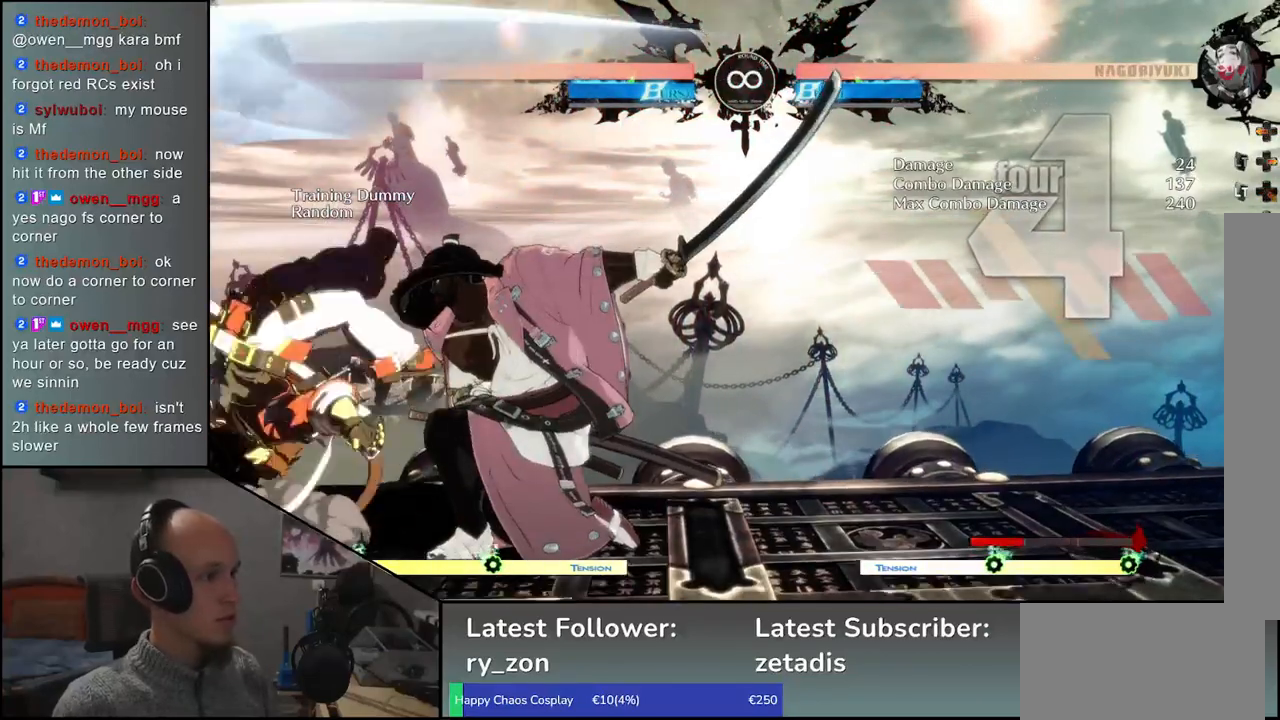
{"buttons": ["SELECT"], "left_stick": "center", "events": [[367, "SELECT", "down"]]}
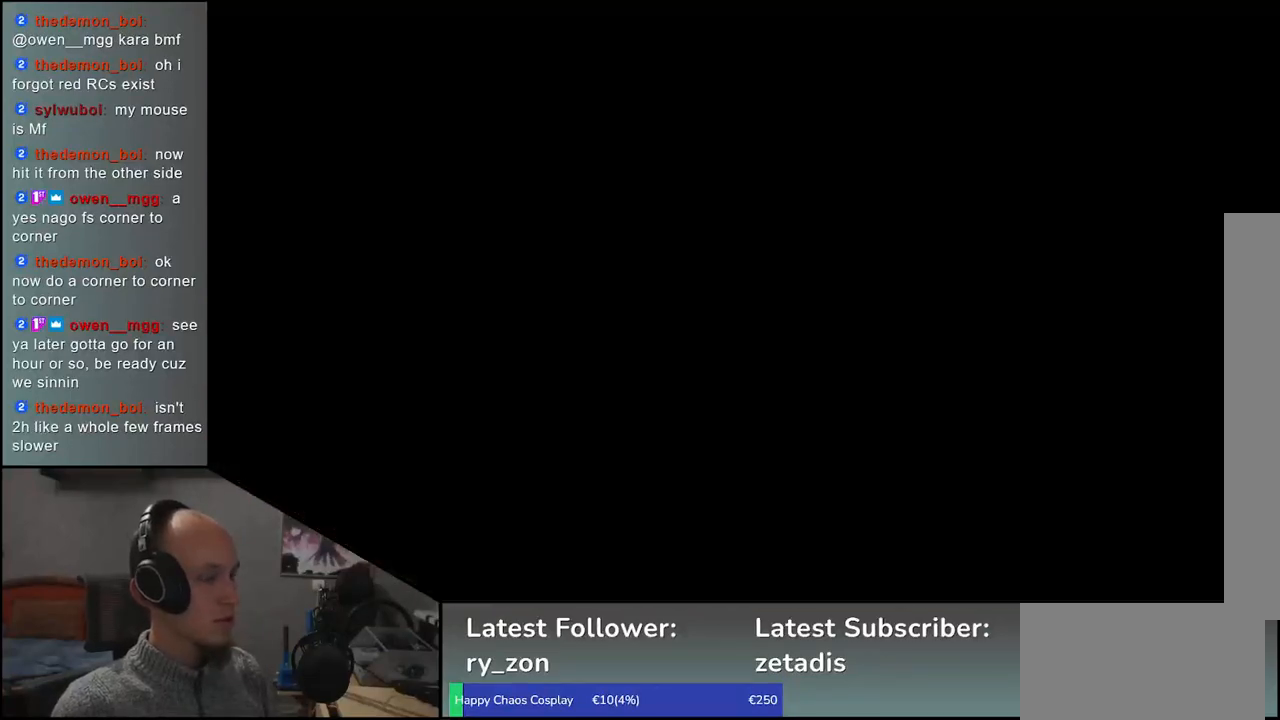
{"buttons": [], "left_stick": "center", "events": [[17, "SELECT", "up"]]}
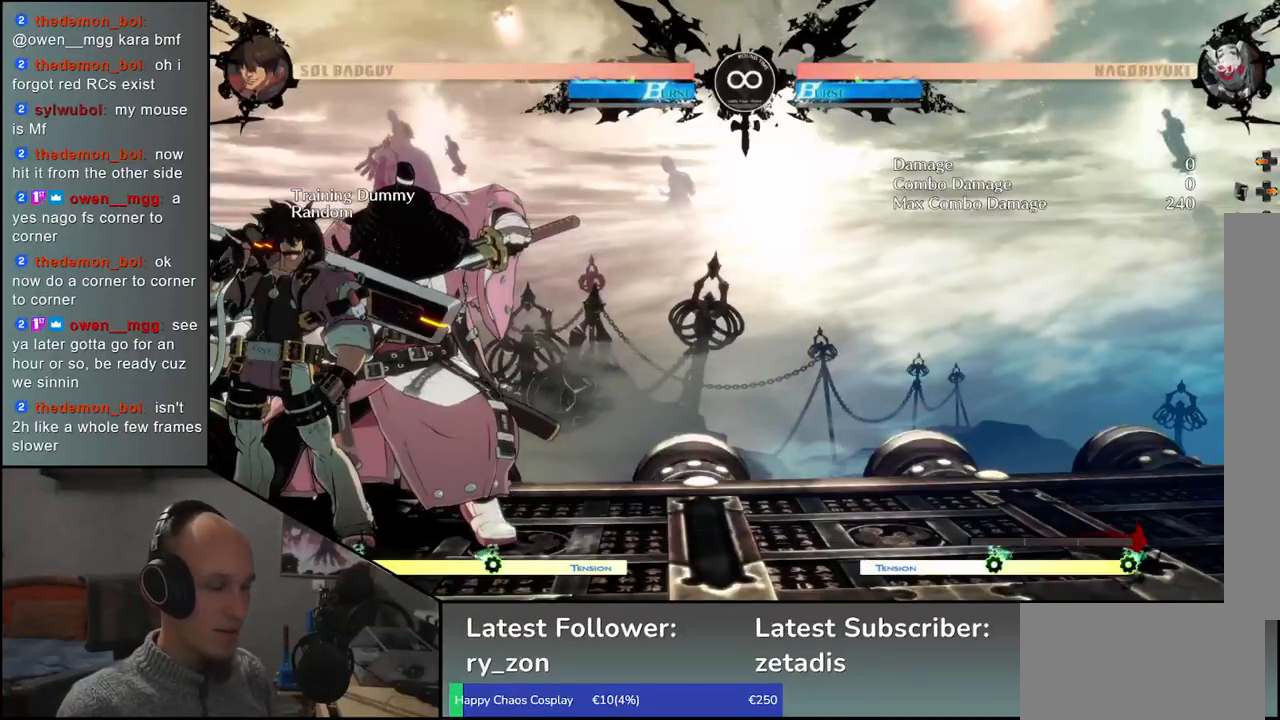
{"buttons": [], "left_stick": "center", "events": []}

= = =

» **GOAL OF THE EXERCISE**: Produce a verbatim transcription of every line in the listing, images omitted.

» **WRITTEN RESPONSE**:
{"buttons": ["SELECT"], "left_stick": "center", "events": [[367, "SELECT", "down"]]}
{"buttons": [], "left_stick": "center", "events": [[17, "SELECT", "up"]]}
{"buttons": [], "left_stick": "center", "events": []}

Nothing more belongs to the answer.